Data records Start Marker

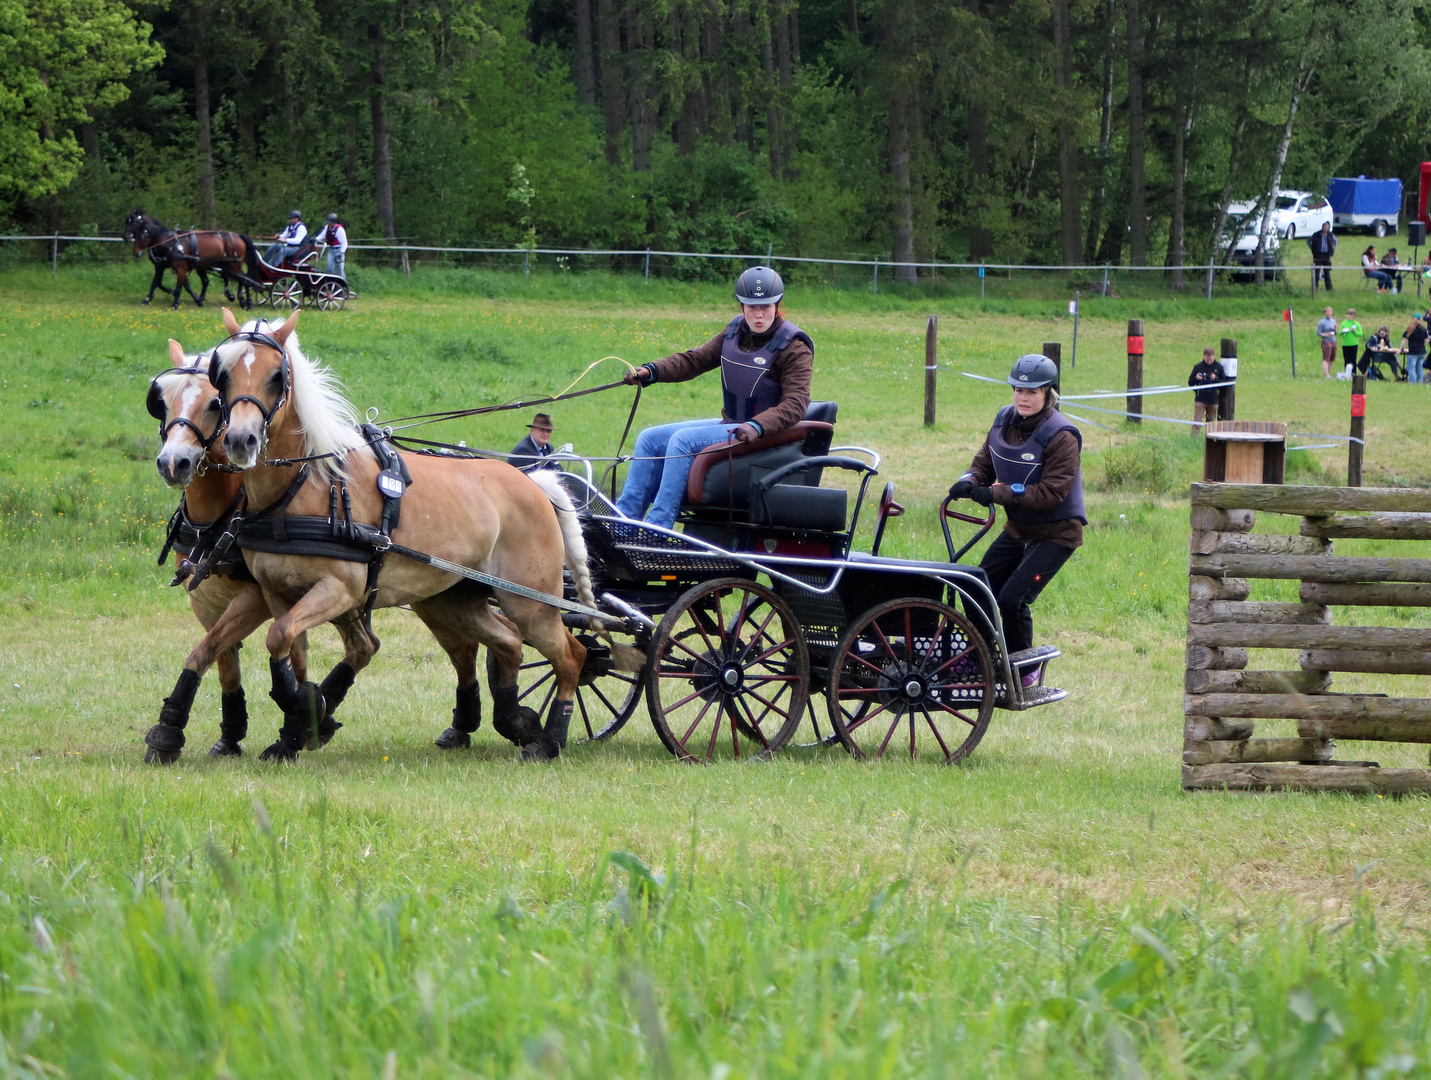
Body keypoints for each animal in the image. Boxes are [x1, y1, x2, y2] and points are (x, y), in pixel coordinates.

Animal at [123, 211, 257, 310]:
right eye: (127, 223)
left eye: (134, 223)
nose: (125, 237)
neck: (170, 242)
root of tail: (238, 236)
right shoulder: (161, 266)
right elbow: (157, 283)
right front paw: (148, 299)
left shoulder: (180, 268)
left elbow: (179, 287)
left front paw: (175, 304)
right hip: (217, 265)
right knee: (222, 280)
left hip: (234, 263)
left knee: (244, 280)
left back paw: (248, 303)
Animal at [146, 341, 374, 766]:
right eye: (161, 401)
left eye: (214, 403)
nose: (173, 462)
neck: (220, 515)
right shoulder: (206, 602)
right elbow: (222, 661)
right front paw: (230, 735)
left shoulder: (254, 600)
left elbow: (205, 650)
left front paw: (168, 730)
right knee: (364, 645)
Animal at [208, 306, 598, 761]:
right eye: (222, 374)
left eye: (276, 376)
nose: (241, 440)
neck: (308, 487)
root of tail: (533, 481)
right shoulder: (279, 593)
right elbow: (290, 652)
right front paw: (299, 727)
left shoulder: (339, 589)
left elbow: (278, 636)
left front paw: (308, 719)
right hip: (452, 602)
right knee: (508, 642)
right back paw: (514, 722)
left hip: (529, 602)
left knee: (570, 656)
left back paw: (550, 739)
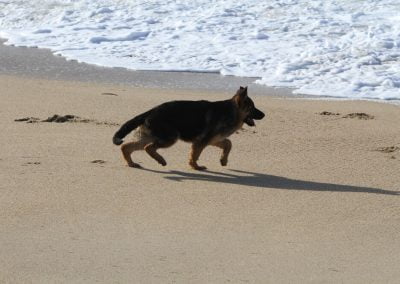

Data records End Marker

▶ _Your instructions_:
From the line containing "left front paw: (175, 304)" down to the last line of the data, print every line exactly and nothing else. Pictures stay out of the copy.

▶ _Reply_:
left front paw: (175, 304)
right hip: (217, 265)
right knee: (222, 280)
left hip: (234, 263)
left knee: (244, 280)
left back paw: (248, 303)
Animal at [146, 341, 374, 766]:
right eye: (161, 401)
left eye: (214, 403)
nose: (173, 462)
neck: (220, 515)
right shoulder: (206, 602)
right elbow: (222, 661)
right front paw: (230, 735)
left shoulder: (254, 600)
left elbow: (205, 650)
left front paw: (168, 730)
right knee: (364, 645)
Animal at [208, 306, 598, 761]:
right eye: (222, 374)
left eye: (276, 376)
nose: (241, 440)
neck: (308, 487)
root of tail: (533, 481)
right shoulder: (279, 593)
right elbow: (290, 652)
right front paw: (299, 727)
left shoulder: (339, 589)
left elbow: (278, 636)
left front paw: (308, 719)
right hip: (452, 602)
right knee: (508, 642)
right back paw: (514, 722)
left hip: (529, 602)
left knee: (570, 656)
left back paw: (550, 739)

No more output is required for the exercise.